(Sept. 20, 2019) Residents and visitors have a second chance to help clean up the bay, beach and ocean during the annual Coastal Cleanup event in Ocean City, Saturday from 10 a.m. to noon.
“Once you participate in a trash cleanup, you will find that you will always be picking up trash, which could be a small piece that might just be that piece that saves a bird or a marine animal from harm,” Sandi Smith, development and marketing coordinator for Maryland Coastal Bays Program, said. “Everyone is welcomed and encouraged to participated in this year’s cleanup.”
The original Coastal Cleanup was scheduled to take place on Saturday, Sept. 7, but was postponed because of tropical storm concerns. Despite this, several people attended the originally-scheduled cleanup, gathering several pounds of trash, most of which was cigarette butts.

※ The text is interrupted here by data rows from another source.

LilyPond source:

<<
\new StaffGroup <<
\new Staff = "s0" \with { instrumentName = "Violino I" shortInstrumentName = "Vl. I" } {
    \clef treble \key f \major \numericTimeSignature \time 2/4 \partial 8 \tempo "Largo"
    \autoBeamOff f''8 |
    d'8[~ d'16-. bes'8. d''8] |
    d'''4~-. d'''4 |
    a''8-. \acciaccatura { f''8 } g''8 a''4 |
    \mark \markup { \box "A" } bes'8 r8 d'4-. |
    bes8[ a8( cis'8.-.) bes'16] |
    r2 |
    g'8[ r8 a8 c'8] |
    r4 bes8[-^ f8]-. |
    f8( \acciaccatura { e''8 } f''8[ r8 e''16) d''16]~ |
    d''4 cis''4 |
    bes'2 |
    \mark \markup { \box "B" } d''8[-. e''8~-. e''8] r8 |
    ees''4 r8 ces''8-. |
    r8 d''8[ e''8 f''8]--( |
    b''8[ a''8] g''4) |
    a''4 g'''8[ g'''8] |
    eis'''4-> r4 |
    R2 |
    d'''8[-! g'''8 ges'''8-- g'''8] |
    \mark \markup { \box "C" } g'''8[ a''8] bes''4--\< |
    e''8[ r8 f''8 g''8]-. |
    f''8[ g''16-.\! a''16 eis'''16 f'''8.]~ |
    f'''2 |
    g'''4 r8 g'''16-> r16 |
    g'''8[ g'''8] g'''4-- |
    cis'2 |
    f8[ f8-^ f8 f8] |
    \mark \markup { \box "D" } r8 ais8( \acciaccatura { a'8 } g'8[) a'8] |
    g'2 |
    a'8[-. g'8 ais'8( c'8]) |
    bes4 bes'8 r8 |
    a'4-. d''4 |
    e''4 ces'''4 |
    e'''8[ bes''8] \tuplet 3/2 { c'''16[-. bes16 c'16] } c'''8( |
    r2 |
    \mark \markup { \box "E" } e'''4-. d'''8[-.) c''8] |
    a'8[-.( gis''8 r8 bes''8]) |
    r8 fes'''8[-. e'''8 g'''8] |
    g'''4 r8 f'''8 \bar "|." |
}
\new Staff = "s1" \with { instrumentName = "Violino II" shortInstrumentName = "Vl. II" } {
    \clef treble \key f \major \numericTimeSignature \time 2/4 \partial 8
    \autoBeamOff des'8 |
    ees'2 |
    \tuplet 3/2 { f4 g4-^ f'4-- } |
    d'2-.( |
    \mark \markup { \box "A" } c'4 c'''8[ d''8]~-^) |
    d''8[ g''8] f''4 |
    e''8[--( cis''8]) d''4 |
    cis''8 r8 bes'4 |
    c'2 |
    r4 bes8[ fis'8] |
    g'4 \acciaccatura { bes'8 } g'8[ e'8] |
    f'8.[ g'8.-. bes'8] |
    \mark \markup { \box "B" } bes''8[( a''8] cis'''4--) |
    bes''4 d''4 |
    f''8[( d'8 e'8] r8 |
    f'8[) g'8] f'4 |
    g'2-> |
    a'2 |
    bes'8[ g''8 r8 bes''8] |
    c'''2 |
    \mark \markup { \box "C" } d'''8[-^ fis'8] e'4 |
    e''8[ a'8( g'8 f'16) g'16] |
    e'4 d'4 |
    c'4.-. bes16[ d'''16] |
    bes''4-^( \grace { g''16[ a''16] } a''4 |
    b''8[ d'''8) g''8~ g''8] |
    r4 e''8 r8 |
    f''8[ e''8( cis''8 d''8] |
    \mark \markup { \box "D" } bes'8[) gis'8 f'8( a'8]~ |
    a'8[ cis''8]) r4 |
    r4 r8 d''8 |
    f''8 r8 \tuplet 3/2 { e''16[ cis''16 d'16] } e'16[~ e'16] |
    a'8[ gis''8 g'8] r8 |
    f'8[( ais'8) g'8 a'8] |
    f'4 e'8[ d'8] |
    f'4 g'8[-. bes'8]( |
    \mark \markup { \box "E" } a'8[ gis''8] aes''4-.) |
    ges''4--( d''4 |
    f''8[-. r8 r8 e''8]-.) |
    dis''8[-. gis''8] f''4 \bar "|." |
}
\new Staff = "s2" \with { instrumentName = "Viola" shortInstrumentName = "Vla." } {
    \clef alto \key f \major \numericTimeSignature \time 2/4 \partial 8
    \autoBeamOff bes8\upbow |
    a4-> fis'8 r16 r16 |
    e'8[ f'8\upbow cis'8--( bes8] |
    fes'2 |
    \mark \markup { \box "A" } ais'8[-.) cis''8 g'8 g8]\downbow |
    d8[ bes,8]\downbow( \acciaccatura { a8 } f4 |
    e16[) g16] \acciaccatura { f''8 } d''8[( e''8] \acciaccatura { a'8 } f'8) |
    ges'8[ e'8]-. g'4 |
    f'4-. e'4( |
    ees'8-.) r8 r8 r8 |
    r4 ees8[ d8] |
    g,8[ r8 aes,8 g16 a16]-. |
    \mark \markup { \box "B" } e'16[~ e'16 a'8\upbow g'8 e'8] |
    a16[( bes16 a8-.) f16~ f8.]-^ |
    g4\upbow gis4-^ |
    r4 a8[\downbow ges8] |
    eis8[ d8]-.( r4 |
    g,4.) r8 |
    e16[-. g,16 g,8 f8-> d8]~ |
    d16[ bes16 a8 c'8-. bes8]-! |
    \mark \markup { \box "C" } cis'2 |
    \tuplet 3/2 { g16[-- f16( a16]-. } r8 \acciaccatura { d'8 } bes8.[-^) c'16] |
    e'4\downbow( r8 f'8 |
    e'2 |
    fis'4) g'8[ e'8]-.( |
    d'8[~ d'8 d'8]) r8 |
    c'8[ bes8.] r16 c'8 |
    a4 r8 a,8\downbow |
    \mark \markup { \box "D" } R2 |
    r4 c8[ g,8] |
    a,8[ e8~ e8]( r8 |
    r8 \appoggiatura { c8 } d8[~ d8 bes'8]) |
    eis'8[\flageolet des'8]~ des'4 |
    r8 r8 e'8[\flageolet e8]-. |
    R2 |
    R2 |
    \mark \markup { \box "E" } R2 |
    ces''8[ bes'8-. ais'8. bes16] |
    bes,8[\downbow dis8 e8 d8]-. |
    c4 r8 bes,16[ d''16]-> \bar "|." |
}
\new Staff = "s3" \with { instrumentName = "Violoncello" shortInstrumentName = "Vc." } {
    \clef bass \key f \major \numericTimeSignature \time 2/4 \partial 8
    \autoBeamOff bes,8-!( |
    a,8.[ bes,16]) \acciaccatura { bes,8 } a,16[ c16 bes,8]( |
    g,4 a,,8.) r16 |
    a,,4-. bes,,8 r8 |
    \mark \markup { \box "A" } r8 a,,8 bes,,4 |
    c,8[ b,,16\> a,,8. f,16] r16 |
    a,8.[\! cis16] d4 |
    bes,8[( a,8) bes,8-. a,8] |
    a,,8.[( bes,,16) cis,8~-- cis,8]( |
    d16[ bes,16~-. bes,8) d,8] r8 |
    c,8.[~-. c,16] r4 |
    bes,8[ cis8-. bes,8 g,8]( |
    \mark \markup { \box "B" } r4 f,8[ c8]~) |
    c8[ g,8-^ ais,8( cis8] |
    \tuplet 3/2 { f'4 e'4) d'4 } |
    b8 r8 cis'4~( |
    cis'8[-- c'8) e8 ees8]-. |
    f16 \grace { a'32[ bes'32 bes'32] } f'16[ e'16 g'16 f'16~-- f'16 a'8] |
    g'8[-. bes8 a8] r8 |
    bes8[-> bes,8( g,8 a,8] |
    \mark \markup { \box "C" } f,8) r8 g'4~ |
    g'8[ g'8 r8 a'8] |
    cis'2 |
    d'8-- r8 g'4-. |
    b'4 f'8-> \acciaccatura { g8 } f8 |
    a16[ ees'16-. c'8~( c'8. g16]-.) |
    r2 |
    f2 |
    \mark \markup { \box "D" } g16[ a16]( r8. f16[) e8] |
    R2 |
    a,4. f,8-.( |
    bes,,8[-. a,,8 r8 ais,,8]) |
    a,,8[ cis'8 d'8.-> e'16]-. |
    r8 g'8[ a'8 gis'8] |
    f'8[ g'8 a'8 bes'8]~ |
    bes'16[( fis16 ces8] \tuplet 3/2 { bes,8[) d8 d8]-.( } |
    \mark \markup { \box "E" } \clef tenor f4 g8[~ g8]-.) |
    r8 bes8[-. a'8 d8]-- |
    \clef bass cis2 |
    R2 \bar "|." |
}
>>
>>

The Coastal Cleanup is part of an International Coastal Cleanup sponsored by Ocean Conservancy, an organization working to protect the world’s oceans. It gathers the types and amounts of trash collected during these efforts to help identify sources of debris and to explore ways to reduce litter.
The event has been taking place in Ocean City since 1994, and volunteers have picked up thousands of pounds of trash since its inception.
“When you think of all the people that visit our town and, unfortunately, are not responsible – it’s not just visitors, it’s probably residents as well – they get out at nighttime on the beach and they’re just leaving their trash,” Smith said. “The next morning when you come down to the beach you just see trash everywhere.
“There are people out there that just don’t care, but there are also a lot of people out there that do care,” she added.
Last year, over 200 people participated in the Ocean City cleanup and removed 500 pounds of trash from the beach, bay and sidewalks. In addition to removing trash, volunteers contributed to the world’s largest database on marine debris by logging each item picked up.
After picking up the trash, data is sent to the Ocean Conservancy where it is tabulated.
According to Smith, the most commonly picked up piece of trash around the beach and bay areas are cigarette butts.
“A couple of years ago, during one of our cleanups when we started focusing on cigarette butts, when we noticed they were our number one source of trash, we were providing small bags and a mother came up with her child,” Smith said. “She came up and she looked at us and she was just bewildered. She looked at us and she said, ‘Oh, my God, I smoke and I throw my cigarette butts out the window all the time. I never thought about it.’”
Aside from cigarette butts, pieces of plastic, bottles, caps, bags and sand toys are the most frequently found items in the ocean, on the beach and near the bay areas.
Maryland Coastal Bays collaborates with the Town of Ocean City, the Ocean City Surf Club, Chesapeake Utilities and Sandpiper Energy for the cleanup.
“We all want to take care of our homes and want it to be the best it can be for our kids but on the other side of it, we need to solve a lot of problems we have with the environment and we need to teach our kids by example,” Effie Cox, environmental chair for the Ocean City Surf Club, said.
Participants should arrive a little before 10 a.m. to Ocean City Town Hall on Third Street where organizers will distribute trash bags, latex gloves and trash tally sheets. Participants will also receive a free T-shirt courtesy of Chesapeake Energy and Sandpiper Utilities while supplies last.